----- The data -----

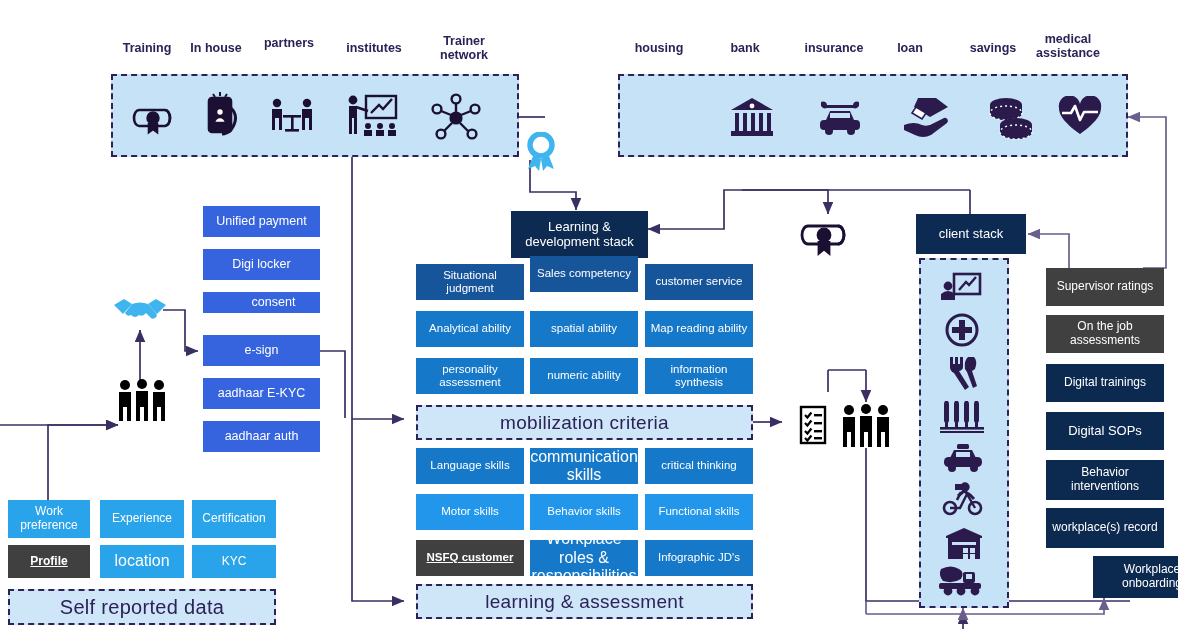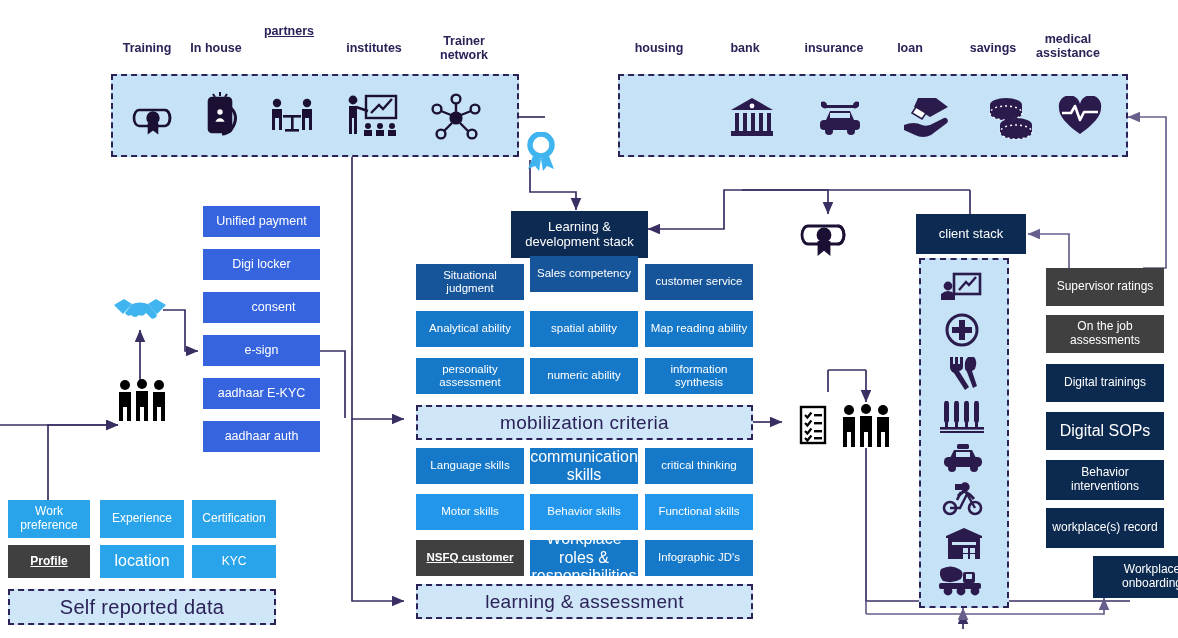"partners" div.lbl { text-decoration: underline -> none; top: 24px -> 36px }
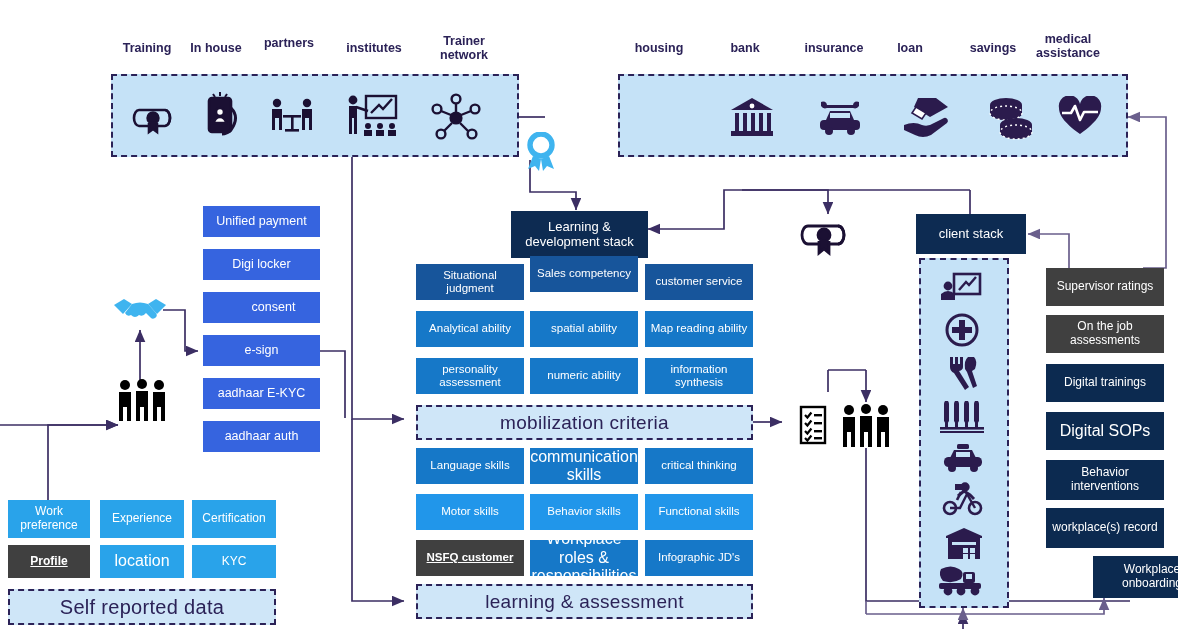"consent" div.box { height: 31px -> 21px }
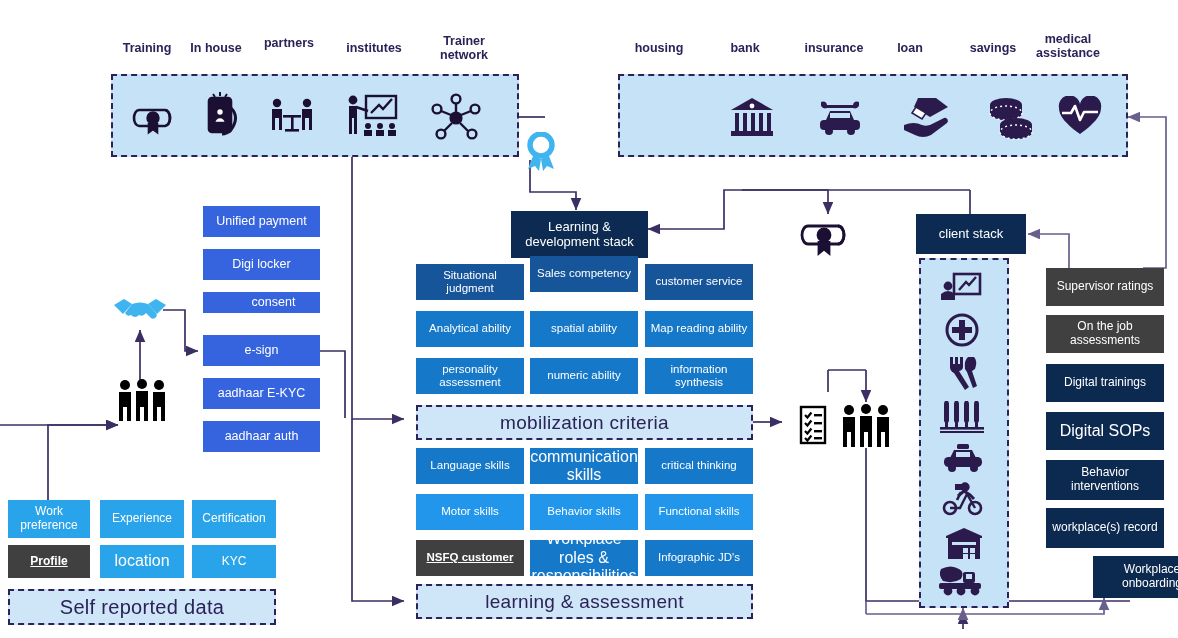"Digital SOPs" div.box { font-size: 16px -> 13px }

-----
----- The data -----

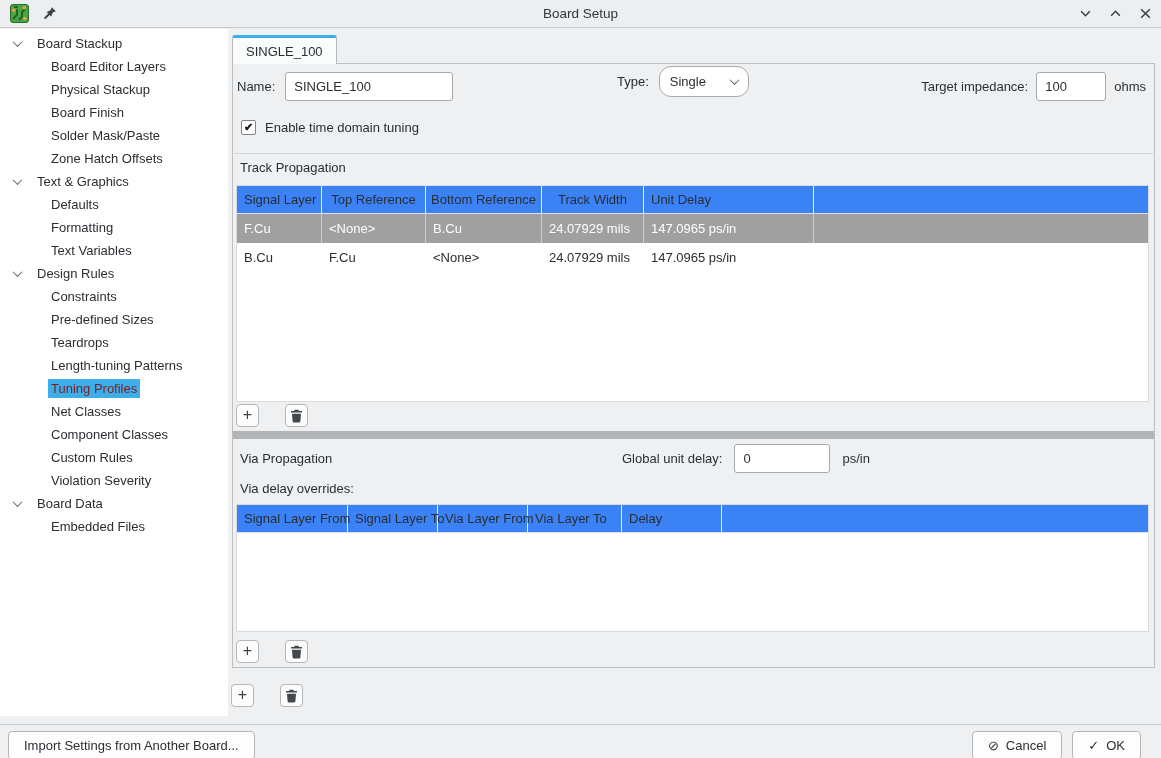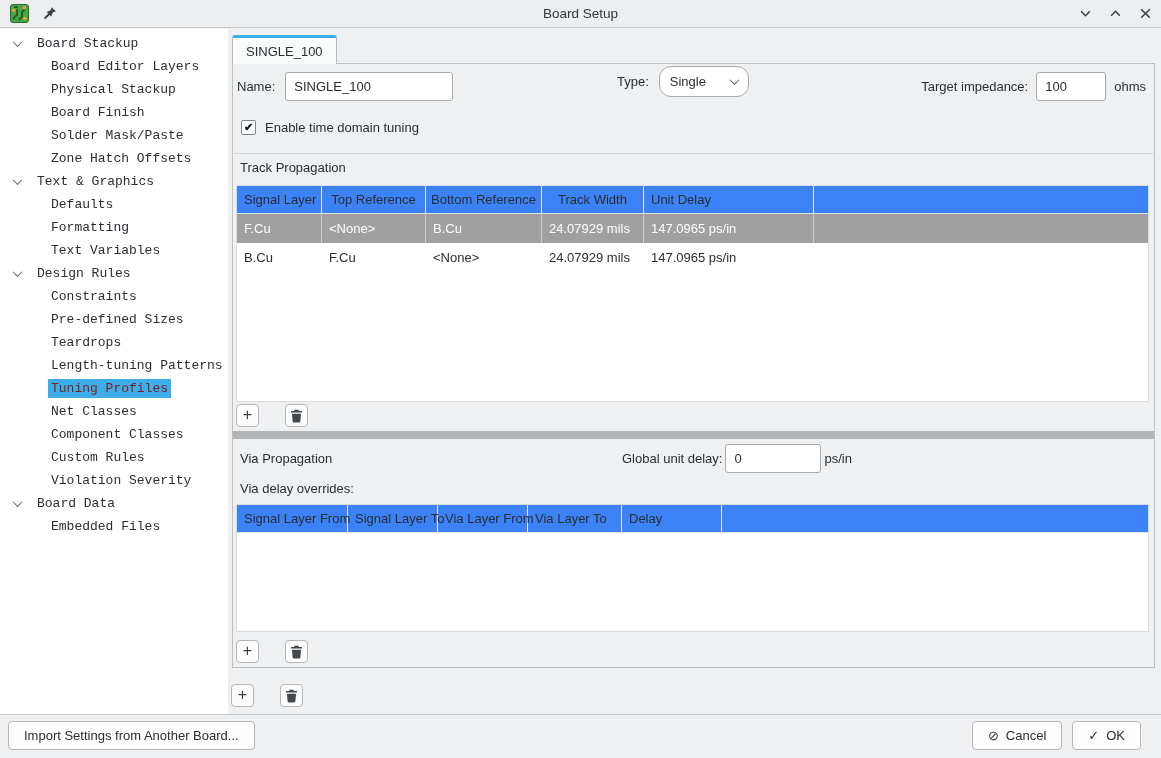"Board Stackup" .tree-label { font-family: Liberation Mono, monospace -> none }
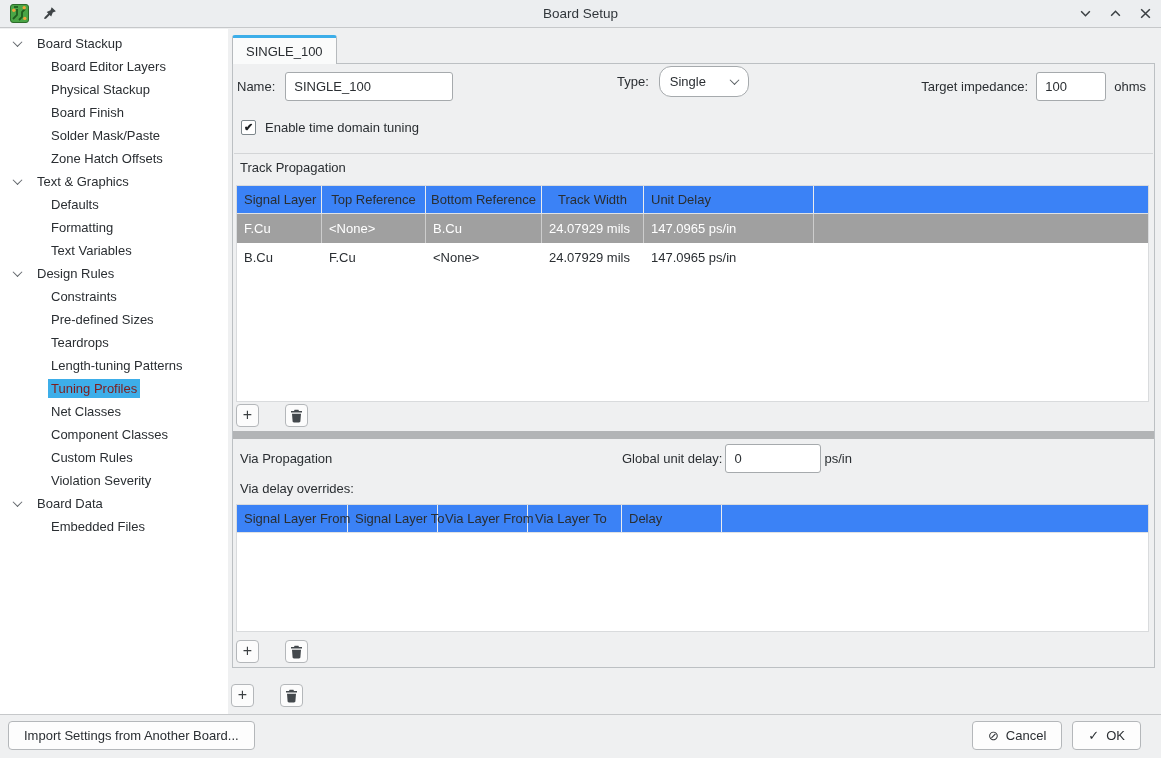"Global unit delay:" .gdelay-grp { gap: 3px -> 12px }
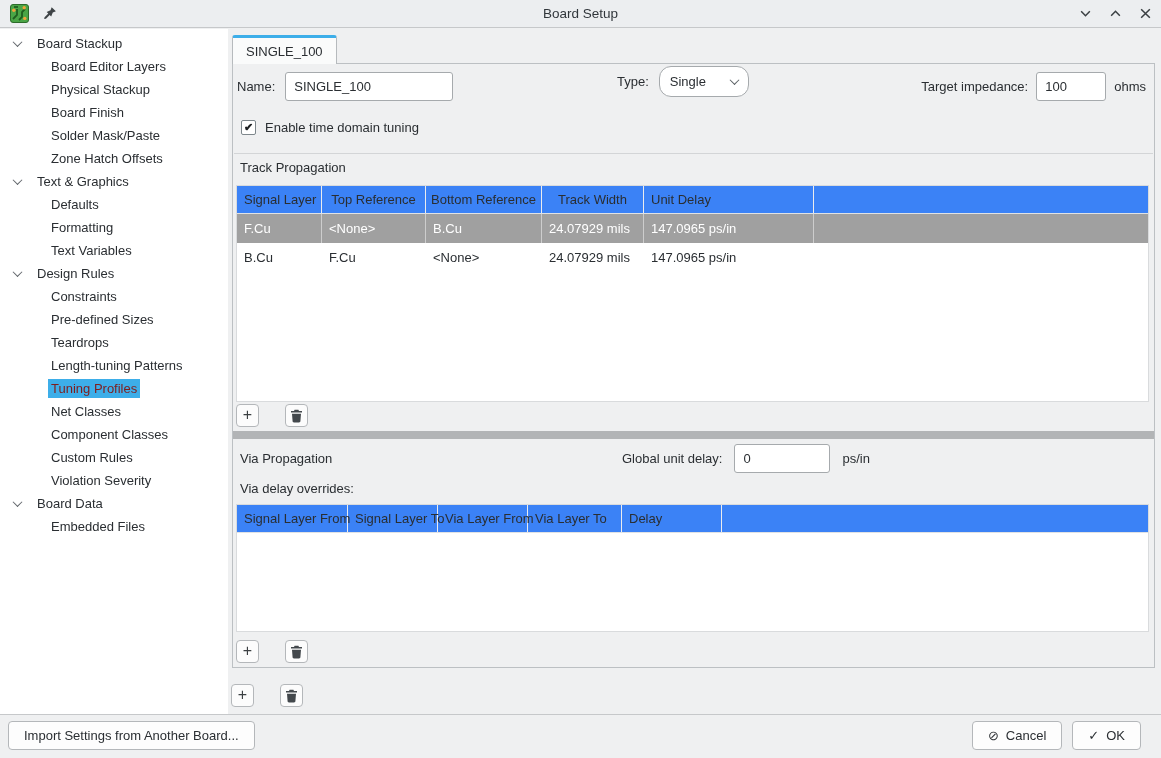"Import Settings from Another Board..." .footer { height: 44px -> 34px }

-----

_Instructions to follow_: Above are records; repeat only the lines from the line with "Liberation Mono, monospace" through the line with "Settings from Another", and leave pictures out.

_Response for this exercise_:
"Board Stackup" .tree-label { font-family: Liberation Mono, monospace -> none }
"Global unit delay:" .gdelay-grp { gap: 3px -> 12px }
"Import Settings from Another Board..." .footer { height: 44px -> 34px }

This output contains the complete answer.